What is required:
The lines below from the one with "ring tip: (239, 143)" up to and including the one with "middle dip: (121, 95)" are what you should set down, exactly and without pictures.

Exercise materials:

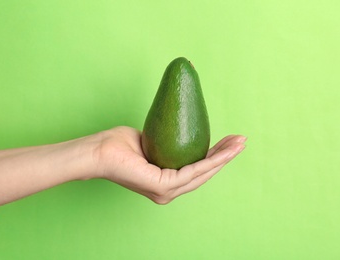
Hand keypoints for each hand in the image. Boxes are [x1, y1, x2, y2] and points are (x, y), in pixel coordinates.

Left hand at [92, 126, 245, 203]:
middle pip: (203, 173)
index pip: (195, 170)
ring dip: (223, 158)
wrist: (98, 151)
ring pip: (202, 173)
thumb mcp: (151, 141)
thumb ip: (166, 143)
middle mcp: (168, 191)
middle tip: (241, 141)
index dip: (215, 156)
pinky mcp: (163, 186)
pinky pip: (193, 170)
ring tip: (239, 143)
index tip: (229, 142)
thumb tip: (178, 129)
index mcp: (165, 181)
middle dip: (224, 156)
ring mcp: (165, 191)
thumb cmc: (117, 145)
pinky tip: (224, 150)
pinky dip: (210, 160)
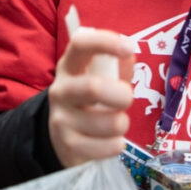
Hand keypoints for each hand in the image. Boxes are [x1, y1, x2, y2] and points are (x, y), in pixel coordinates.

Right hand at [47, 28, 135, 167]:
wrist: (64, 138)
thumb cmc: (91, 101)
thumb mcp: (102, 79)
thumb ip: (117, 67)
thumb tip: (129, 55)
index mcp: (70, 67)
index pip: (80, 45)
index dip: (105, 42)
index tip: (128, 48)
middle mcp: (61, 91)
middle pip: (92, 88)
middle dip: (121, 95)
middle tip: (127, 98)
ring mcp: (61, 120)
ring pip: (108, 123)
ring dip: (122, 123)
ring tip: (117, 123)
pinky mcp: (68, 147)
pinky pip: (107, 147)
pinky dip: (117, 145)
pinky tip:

Solution to the exercise:
ring tip: (239, 143)
index tip: (229, 142)
thumb tip: (178, 129)
index mcp: (165, 181)
middle dip: (224, 156)
ring mcp: (165, 191)
thumb cmc: (117, 145)
pinky tip: (224, 150)
pinky dip: (210, 160)
Hand keypoints for each hand in the image. Boxes are [x1, y1, x2, y2] and points are (x, y), in pixel coordinates.

Right hand at [47, 28, 135, 167]:
wrist: (64, 138)
thumb cmc: (91, 101)
thumb mcp: (102, 79)
thumb ip: (117, 67)
thumb tip: (129, 55)
index mcp: (70, 67)
index pip: (80, 45)
index dip: (105, 42)
index tip: (128, 48)
middle mcp: (61, 91)
middle pip: (92, 88)
middle dip: (121, 95)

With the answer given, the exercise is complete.